I did a register dump after disabling the L3 timeouts for the MPU, GPMC, and the RT (this one should disable all of the timeouts). The timeouts are getting disabled right after clocks are being setup. I get the following register values when I get a GPMC error. I have two sets below. One is for a GPMC write error and the other is for a GPMC read error. From what I have read, this looks like and error with an MPU transaction. The MPU L3 Error Log register points to an initiator ID of 0x19 which is the MPU subsystem.

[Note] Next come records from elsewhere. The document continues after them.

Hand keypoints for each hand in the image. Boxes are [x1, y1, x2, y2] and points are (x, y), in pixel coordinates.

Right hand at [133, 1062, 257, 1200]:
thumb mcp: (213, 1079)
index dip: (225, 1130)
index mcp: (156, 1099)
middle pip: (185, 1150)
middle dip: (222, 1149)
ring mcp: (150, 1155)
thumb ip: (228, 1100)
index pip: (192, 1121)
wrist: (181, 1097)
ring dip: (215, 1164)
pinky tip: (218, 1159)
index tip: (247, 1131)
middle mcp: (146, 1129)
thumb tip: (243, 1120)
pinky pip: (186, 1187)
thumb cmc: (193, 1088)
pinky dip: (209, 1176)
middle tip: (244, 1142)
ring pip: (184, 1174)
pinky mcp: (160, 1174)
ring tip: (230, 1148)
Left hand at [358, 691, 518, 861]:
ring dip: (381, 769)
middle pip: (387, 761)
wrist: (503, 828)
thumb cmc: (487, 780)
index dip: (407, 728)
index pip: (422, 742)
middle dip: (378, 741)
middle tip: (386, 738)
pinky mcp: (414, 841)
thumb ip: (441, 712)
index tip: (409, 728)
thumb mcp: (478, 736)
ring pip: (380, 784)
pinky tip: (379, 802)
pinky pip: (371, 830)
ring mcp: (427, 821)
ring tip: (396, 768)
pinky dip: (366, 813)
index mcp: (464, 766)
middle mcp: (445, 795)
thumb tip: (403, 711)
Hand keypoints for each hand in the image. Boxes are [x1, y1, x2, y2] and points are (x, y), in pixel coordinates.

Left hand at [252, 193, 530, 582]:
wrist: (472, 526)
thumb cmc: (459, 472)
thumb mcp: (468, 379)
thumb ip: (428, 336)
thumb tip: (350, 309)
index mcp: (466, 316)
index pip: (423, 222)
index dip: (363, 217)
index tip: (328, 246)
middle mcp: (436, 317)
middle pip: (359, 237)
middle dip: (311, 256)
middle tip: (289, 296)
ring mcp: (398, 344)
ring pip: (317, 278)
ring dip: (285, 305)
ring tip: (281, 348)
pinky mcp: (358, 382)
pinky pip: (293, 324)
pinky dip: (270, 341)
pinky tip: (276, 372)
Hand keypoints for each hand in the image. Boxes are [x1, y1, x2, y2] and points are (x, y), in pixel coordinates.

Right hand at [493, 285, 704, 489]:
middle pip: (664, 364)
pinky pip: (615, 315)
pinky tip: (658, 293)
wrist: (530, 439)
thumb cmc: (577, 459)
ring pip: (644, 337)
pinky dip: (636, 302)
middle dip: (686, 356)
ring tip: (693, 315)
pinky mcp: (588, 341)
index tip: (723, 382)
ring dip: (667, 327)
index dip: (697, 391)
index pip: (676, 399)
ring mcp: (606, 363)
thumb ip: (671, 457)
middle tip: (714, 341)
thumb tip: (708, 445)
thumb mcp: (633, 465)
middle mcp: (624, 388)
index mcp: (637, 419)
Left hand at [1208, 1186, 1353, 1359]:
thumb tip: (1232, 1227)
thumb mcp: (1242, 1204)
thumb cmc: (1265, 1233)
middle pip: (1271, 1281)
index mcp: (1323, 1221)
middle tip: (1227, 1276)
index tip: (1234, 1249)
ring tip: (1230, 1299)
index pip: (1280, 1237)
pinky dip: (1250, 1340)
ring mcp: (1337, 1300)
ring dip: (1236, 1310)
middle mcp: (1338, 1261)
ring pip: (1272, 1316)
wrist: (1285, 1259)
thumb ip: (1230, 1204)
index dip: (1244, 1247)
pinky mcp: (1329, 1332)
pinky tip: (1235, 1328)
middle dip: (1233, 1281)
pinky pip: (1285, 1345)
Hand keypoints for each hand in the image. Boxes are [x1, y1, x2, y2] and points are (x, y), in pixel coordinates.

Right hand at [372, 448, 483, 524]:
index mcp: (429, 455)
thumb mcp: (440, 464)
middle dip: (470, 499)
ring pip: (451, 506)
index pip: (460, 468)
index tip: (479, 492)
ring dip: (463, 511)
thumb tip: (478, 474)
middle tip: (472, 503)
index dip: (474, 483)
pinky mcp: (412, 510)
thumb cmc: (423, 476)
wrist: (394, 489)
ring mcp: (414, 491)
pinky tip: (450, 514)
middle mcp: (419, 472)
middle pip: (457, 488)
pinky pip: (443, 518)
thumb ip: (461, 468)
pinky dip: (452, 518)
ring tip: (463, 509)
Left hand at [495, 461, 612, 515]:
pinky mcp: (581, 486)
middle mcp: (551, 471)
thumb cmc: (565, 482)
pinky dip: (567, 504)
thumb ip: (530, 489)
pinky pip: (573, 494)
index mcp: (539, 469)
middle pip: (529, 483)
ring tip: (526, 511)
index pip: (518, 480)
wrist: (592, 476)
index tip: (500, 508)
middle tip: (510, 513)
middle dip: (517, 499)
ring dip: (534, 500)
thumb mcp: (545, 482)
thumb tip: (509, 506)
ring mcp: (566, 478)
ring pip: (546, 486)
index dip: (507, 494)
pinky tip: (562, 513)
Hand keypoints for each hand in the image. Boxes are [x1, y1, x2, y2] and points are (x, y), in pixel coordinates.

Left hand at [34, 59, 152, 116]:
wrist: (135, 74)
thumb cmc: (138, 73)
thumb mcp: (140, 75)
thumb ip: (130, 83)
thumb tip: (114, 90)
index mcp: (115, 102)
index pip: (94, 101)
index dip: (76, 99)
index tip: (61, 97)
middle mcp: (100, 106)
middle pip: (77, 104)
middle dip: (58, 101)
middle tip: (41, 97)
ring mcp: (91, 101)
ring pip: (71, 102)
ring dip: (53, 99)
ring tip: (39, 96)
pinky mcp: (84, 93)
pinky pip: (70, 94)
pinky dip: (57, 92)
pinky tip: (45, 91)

I'll start digging through the ARM documentation to see what I can find.
IO Write Access Post Err @[0x18082042] GPMC ERR Addr [0x0c9e8b80] GPMC ERR Type [0x00000111] GPMC Status [0x00000001] GPMC L3 Ctrl [0x0000000003000000] GPMC L3 Status [0x0000000000000000] GPMC L3 Error [0x0000000000000000] GPMC L3 ErrAddr[0x0000000000000000] MPU L3 Ctrl [0x000000003e000000] MPU L3 Status [0x0000000010000010] MPU L3 Error [0x0000000082001901] MPU L3 ErrAddr [0x0000000047f20ac0] SI Flg Sts0 [0x0000000000000004] SI Flg Sts1 [0x0000000000000000] IO Read Access Post Err @[0x18082028] GPMC ERR Addr [0x3f7ab580] GPMC ERR Type [0x00000111] GPMC Status [0x00000001] GPMC L3 Ctrl [0x0000000003000000] GPMC L3 Status [0x0000000000000000] GPMC L3 Error [0x0000000000000000] GPMC L3 ErrAddr[0x0000000000000000] MPU L3 Ctrl [0x000000003e000000] MPU L3 Status [0x0000000010000010] MPU L3 Error [0x0000000084001900] MPU L3 ErrAddr [0x0000000000000000] SI Flg Sts0 [0x0000000000000004] SI Flg Sts1 [0x0000000000000000]
Here are some notes I'm taking related to your first register dump.
Looking at the GPMC related registers I see the following:
Clayton Shotwell GPMC ERR Type [0x00000111]
I see the following errors: ILLEGALMCMD and ERRORNOTSUPPADD, i.e. no timeout.
Looking at the L3 interconnect related registers I see the following:
Clayton Shotwell SI Flg Sts0 [0x0000000000000004]
According to Table 5-29 "L3_SI_FLAG_STATUS_0 for Application Error" this is considered a "Functional Inband Error".
Clayton Shotwell MPU L3 Status [0x0000000010000010]
I see INBAND_ERROR_PRIMARY and REQ_ACTIVE are set.
Clayton Shotwell MPU L3 Error [0x0000000082001901]
This decodes as:
MULTI=1 (There are other errors in addition to this one.)
SECONDARY=0
CODE=2 (Address hole according to Table 5-26 "CODE Field Definition")
INITID=0x19
CMD=1
Clayton Shotwell MPU L3 ErrAddr [0x0000000047f20ac0]
This looks like a Reserved/invalid address. This doesn't even map to the GPMC which I expect is related to why we have MULTI=1 (i.e. there was probably another error that did actually get to the GPMC).